Try it
List each line of the entries below that contains the word "Stmívání". Case counts.

BEGIN Listed records

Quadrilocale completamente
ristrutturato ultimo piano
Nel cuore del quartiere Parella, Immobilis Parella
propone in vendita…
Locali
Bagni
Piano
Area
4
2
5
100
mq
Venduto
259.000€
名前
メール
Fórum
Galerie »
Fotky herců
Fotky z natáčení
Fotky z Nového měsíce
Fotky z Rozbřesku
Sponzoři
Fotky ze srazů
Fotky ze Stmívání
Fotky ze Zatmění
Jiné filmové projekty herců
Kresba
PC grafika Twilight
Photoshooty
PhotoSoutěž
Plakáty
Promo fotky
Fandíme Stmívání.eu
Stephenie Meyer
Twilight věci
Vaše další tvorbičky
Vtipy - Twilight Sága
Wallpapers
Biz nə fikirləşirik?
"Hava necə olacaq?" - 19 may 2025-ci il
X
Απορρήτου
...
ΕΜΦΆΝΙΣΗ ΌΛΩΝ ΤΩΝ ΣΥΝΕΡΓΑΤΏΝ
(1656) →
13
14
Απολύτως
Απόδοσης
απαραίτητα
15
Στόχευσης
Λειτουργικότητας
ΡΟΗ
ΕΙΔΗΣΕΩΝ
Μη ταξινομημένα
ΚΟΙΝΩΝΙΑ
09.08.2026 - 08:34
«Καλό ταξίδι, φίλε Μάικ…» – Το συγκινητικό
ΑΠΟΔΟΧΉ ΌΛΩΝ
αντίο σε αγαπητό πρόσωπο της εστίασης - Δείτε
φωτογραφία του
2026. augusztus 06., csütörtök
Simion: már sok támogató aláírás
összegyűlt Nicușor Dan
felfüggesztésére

END Listed records

Output of the exercise
Fotky ze Stmívání
Fandíme Stmívání.eu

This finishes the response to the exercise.